### EXTRACT
-- Opening Marker --
Michelle Bracken

Creative Nonfiction

Michelle Bracken is a fiction candidate in the MFA program at California State University, San Bernardino. Her work has appeared in Litro Magazine.

Eating Together

August, 2005

I am a vegetarian now, have been one for two years. My mother asked me, the last time I saw her, a month ago, if I found that my diet causes me to be depressed. I shrugged this off, said no, not at all.

If my diet were hurting me, I told her, I’d be real thin by now. I’m healthy. I then proceeded to dig my fork into a veggie burrito, the tortilla covered in cheese and red sauce.

~

I can go back, year before year, and recall the feeling of starvation. Though I do not live with my family, have not lived with them for years, whenever I feel closest to them, whenever I feel that even though I am away, I am really there, I have not eaten for hours, sometimes days.

I starve.

But before that, before anything, there is the time that I binged.
-- Closing Marker --
### ENTRIES PROVIDED
-- Opening Marker --
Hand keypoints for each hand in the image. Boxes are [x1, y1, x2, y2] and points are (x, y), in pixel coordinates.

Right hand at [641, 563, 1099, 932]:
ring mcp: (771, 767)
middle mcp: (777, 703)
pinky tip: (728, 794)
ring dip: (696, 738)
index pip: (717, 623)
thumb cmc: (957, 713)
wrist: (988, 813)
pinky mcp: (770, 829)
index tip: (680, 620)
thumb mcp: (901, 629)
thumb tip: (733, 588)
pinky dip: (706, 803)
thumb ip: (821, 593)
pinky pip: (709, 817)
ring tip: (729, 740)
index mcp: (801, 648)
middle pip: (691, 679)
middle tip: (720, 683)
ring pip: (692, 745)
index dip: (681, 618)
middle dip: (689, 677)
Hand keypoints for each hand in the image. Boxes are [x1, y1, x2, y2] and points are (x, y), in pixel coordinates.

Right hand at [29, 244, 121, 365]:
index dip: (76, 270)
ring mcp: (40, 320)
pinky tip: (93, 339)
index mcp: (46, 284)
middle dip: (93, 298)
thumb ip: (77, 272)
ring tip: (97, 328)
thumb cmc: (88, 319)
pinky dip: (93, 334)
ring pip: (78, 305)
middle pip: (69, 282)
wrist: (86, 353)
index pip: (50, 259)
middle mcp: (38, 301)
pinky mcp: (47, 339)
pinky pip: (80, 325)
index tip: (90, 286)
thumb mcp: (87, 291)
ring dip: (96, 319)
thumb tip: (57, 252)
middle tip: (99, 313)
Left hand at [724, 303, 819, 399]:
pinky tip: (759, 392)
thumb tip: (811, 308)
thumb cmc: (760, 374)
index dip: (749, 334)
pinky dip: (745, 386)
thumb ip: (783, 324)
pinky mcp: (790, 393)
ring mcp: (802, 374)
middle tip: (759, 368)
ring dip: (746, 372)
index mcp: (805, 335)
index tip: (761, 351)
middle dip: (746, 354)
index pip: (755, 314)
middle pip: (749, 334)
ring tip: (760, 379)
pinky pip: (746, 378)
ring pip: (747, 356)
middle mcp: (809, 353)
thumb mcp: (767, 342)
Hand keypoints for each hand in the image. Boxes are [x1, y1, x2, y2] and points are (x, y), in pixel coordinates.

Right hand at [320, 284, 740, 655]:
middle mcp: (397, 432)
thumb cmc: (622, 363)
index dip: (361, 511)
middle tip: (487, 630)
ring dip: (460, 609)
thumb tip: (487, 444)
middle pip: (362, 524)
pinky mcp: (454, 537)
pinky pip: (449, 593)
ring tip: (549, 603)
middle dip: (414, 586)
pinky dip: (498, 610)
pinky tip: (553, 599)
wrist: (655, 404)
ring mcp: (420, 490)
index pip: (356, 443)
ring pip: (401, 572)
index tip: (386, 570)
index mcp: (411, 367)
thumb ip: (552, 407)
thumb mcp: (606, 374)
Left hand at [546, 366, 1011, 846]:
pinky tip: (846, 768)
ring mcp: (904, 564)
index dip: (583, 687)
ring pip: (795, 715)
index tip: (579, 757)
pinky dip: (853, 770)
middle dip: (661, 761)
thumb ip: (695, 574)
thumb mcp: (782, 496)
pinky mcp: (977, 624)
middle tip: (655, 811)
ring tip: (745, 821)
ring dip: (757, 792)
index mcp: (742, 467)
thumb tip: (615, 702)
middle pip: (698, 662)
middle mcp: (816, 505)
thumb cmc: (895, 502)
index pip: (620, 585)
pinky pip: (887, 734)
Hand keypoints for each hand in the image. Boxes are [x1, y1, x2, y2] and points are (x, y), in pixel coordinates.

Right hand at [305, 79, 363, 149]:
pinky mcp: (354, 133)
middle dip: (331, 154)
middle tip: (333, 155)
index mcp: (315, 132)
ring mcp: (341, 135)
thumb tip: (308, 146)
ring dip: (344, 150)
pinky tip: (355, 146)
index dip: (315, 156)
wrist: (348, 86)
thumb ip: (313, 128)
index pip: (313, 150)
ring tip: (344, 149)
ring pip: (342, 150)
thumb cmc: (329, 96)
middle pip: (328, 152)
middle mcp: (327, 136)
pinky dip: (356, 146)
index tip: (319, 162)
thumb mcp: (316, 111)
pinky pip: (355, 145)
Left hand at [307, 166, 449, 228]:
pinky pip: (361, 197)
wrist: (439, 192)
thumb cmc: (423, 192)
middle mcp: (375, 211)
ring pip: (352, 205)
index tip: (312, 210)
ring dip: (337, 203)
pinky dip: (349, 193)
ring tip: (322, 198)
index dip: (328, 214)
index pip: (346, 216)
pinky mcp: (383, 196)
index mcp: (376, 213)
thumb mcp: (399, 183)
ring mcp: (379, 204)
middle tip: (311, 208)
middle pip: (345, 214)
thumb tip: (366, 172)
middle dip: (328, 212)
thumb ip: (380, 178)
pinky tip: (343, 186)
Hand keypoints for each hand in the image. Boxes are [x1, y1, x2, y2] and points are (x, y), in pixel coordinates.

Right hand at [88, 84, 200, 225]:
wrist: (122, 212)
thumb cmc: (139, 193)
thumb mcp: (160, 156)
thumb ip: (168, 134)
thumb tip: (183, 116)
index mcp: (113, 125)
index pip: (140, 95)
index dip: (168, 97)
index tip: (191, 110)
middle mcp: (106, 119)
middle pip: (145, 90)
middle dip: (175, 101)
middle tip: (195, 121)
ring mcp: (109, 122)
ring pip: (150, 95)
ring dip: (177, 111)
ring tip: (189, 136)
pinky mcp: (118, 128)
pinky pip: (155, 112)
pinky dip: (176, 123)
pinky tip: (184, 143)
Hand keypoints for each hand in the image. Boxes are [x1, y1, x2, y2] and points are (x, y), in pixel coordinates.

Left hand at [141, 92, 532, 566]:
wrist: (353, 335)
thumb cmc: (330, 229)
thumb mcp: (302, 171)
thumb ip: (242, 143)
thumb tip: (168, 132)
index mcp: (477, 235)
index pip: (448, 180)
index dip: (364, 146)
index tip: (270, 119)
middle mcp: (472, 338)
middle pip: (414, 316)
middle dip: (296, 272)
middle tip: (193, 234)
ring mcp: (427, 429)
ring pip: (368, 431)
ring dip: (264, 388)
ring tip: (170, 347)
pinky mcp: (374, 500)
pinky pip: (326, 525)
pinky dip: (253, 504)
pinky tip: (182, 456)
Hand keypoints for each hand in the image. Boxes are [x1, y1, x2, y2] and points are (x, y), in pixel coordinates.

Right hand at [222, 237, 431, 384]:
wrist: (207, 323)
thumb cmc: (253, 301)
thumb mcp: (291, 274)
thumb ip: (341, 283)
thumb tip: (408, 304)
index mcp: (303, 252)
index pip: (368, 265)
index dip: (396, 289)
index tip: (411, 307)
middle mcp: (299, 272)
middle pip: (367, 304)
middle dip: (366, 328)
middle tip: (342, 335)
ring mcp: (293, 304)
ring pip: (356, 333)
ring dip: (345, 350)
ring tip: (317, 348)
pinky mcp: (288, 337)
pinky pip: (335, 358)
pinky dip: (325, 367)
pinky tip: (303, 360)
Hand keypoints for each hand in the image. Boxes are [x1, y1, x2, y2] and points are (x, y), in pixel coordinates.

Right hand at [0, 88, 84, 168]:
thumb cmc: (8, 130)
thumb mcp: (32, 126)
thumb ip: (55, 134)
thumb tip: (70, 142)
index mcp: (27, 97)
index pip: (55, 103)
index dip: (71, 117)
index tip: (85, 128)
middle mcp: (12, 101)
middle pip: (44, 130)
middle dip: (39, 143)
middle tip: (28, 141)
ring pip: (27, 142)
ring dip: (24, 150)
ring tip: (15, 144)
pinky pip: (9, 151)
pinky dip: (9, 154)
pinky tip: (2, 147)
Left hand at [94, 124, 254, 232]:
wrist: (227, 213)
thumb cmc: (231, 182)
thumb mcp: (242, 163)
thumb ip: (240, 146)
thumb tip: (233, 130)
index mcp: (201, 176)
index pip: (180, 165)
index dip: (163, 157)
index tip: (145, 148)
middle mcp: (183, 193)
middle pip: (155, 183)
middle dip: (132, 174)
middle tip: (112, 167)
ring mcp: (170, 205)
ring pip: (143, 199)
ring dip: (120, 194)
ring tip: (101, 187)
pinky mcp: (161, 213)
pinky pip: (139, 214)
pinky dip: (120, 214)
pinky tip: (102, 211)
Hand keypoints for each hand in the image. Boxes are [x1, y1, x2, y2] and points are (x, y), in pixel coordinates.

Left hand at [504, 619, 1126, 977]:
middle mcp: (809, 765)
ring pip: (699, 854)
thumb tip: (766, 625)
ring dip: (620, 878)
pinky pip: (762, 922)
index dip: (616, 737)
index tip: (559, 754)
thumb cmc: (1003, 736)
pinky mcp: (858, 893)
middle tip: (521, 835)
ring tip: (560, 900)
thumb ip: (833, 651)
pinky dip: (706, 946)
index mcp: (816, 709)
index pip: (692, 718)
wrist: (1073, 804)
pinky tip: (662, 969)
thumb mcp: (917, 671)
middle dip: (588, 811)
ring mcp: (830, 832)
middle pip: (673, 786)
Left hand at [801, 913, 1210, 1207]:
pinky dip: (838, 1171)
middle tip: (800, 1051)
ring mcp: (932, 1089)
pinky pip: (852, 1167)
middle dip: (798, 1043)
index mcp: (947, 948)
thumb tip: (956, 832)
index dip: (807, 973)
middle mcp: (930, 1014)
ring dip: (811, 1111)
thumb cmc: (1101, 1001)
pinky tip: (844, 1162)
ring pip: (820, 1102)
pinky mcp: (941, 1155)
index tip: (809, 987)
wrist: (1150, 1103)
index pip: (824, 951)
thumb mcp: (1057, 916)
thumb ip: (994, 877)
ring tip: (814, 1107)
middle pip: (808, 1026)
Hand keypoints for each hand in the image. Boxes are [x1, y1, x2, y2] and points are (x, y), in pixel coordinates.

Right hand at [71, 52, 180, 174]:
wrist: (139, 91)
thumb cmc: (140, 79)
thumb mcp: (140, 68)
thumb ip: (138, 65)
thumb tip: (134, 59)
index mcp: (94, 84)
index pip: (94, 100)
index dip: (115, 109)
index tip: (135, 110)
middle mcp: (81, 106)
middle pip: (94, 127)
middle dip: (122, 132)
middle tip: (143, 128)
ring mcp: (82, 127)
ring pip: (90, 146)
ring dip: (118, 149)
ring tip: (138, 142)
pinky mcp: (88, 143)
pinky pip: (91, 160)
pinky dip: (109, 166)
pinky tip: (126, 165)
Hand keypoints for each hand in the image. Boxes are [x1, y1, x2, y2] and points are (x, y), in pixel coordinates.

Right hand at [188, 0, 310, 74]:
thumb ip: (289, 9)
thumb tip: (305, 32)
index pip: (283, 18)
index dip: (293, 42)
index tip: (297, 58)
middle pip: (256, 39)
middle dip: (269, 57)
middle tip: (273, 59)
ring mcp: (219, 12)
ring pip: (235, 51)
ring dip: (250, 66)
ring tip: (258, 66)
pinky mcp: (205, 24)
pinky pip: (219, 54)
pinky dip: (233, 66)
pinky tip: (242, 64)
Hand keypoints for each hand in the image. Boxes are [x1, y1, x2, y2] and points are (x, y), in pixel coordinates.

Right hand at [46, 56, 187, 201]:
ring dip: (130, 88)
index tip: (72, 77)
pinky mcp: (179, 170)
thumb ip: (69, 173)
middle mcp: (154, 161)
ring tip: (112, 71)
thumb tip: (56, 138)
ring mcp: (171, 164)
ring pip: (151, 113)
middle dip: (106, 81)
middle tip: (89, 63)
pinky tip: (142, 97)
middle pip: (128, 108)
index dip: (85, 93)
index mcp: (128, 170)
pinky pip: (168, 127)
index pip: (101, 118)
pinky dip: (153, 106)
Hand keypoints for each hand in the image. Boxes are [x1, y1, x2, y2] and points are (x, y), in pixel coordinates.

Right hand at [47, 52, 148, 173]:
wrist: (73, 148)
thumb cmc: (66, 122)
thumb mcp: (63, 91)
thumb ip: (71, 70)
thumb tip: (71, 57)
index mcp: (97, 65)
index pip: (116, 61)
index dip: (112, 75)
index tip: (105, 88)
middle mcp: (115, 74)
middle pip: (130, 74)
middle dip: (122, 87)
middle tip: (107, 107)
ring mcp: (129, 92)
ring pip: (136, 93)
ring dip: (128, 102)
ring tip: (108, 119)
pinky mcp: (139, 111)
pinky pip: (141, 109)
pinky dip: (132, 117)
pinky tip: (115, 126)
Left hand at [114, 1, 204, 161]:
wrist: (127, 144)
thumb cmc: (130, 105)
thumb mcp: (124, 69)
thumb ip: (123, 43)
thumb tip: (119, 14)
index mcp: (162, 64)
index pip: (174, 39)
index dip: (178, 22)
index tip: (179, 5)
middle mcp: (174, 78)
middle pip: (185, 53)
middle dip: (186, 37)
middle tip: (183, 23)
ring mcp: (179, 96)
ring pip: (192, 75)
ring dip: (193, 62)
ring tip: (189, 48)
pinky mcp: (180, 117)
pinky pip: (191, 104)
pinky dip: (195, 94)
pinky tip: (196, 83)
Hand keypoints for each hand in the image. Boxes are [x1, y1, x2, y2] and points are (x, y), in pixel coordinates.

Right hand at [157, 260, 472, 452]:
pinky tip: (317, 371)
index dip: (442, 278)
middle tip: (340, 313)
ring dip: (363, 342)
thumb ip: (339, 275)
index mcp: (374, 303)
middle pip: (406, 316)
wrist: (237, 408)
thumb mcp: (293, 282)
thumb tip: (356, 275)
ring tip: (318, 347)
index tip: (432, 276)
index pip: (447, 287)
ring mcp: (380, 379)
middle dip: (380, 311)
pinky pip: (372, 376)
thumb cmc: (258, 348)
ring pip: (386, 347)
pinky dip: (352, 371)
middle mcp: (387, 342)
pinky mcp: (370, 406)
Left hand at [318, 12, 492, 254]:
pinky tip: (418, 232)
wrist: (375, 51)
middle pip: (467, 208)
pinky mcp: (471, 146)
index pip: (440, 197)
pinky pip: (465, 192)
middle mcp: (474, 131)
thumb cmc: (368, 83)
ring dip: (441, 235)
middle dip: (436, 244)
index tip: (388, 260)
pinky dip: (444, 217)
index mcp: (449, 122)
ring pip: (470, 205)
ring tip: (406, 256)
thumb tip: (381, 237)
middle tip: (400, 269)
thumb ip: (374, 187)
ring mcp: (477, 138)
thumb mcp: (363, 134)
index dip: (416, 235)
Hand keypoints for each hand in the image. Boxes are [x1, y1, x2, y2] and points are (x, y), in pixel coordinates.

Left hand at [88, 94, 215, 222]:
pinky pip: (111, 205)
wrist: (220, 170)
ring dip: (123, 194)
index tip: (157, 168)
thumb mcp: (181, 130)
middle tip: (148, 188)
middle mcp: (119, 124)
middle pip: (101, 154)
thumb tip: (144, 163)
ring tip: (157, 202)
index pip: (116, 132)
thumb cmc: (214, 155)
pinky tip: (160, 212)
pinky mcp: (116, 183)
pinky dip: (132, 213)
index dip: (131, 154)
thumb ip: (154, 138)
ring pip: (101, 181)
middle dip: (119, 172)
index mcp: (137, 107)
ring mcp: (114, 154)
-- Closing Marker --
### INSTRUCTIONS
a) Reproduce word for word everything in the essay "Eating Together" from "I can go back, year" down to "hours, sometimes days.".
b) In the essay "Eating Together," how long has the writer been a vegetarian?

### REPLIES
a)
I can go back, year before year, and recall the feeling of starvation. Though I do not live with my family, have not lived with them for years, whenever I feel closest to them, whenever I feel that even though I am away, I am really there, I have not eaten for hours, sometimes days.

b) Two years.